4. Would I need a new PSU if I use an external storage solution like the Lian-Li or NAS?
5. Can you recommend a good SSD for the OS?
6. Am I going about this the wrong way? Would I be better off building a completely new but less powerful rig then use the current system as a separate NAS connected over Wi-Fi to stream HD video rather than doing this upgrade and getting separate external storage?
Budget is not so much of an issue but I want this new set up to require minimum future upgrades, only adding extra storage when needed and possibly upgrade the GPU later.
I plan on choosing the components and building the new system in around 2 weeks when I'll get some time off work and your help choosing the components is greatly appreciated.
Considering the current specs of your PC and what you use it for, LGA2011 is an EXTREME jump in specs.
1. Intel i7-2600k with a Noctua Cooler (the H80 isn't as quiet as you think)
2. High End Z77
3. If you want to save money, then 8gb is all you'll need. If you really want to OC 16gb, then go for it.
4. External devices usually provide their own power useless otherwise stated. The Lian-Li EX-503 comes with a 120V DC adapter.
5. Intel 520 or Vertex 3/4
6. Wrong way...maybe a slight detour.
6a. It would be (SUPER)cool to do a DIY NAS project (and you would save money), although it wouldn't be as easy as an off the shelf system (and you wouldn't be able to reuse you PSU. Multiple flavors of ServerOS's out there:
6b. ...use the current system as a separate NAS connected over Wi-Fi to stream HD video...
...if by this you mean should you connect you nas to your router via wifi, then NOOOOO!!!. You should hardwire your nas to your router, preferrably from a Gigabit NIC on your NAS (see 6c) to a Gigabit LAN port on your router via cat5e/cat6 ethernet. if your old rig doesn't have gigabit, 10/100 should be fine, or you could pick up a gigabit nic pcie x1 card for $30.
6c. The Lian-Li EX-503 is an external RAID enclosure that connects via USB 2/3 and eSATA. If you want to utilize it as a NAS, you'll need a router equipped with either USB (preferably USB 3) or eSata (which I haven't seen yet). There are also RAID/RAID-like enclosures that are equipped with Gigabit Ethernet (the DroboFS).

§ REQUIRED ACTIONS
(a) In the PC upgrade discussion, which SSDs are recommended for the operating system?
(b) Continue the PC upgrade discussion from the point where it stops.

§ MATERIAL SUPPLIED
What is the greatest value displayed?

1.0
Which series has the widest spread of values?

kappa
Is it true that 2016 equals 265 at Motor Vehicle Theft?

§ RESPONSES FOR EACH TASK
(a) The Intel 520 or the Vertex 3/4.

(b)
As you see above, I only added an SSD, as you intend to reuse your old drives. On the new case and PSU, I may have overkilled it a bit, but considering your request of very few future upgrades and the motherboard I've chosen, I think a full tower and 850w power supply will suffice for quite a time to come. GPU upgrades shouldn't cause you any trouble. A rule of thumb for power supplies is to buy enough power for the next 2 or 3 builds/upgrades.
On the CPU, I chose a SandyB 2600K.
On Your RAID setup, the Asus P8Z77-V raid settings are 2 x SATA 6Gb/s ports with RAID 0,1,5,10 support and 4 x SATA 3Gb/s ports with RAID 0,1,5,10 support.
A quick note on the OS: you have listed above a 32-bit Version of Win7 Ultimate (awesome). If you want to utilize a higher RAM above 4GB, then you'll need a 64-Bit verson of HomePrem (which I included) for up to 16GB and Win7 Pro 64-Bit for over 16GB.
Anywho, these are just my suggestions. If you truly want the X79 , then I say go for it. Also if you want to downgrade the case and psu to a "sane" level, that would be completely understandable. These are just my (not so) quick thoughts.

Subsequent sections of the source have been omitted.